*EXERCISE OBJECTIVE:* Check every line below for the string "shoulder", and copy the lines that contain it.

*RECORDS PROVIDED:*
--

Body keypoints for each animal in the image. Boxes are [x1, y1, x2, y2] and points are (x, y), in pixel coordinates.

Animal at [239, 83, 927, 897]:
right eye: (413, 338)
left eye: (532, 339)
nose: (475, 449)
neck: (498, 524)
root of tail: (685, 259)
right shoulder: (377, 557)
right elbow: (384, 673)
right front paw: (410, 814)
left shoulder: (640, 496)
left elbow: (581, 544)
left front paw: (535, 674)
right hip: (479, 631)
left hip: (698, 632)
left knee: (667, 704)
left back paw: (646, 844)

--

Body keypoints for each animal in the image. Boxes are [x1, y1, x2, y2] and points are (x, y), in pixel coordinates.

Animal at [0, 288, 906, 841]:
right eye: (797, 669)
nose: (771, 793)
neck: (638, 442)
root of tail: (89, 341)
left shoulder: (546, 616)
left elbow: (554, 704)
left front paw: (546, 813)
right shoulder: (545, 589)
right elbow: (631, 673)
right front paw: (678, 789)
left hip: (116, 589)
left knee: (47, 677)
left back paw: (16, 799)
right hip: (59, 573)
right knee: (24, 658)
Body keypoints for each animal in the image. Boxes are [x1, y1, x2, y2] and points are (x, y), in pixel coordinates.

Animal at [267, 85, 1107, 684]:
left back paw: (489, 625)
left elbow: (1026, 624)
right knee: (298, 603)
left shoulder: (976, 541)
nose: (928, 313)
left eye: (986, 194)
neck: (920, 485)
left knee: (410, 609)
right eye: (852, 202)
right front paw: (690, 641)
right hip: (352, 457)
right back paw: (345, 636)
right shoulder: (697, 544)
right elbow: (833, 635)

--

*RESPONSE AREA:*
right shoulder: (377, 557)
left shoulder: (640, 496)
left shoulder: (546, 616)
right shoulder: (545, 589)
left shoulder: (976, 541)
right shoulder: (697, 544)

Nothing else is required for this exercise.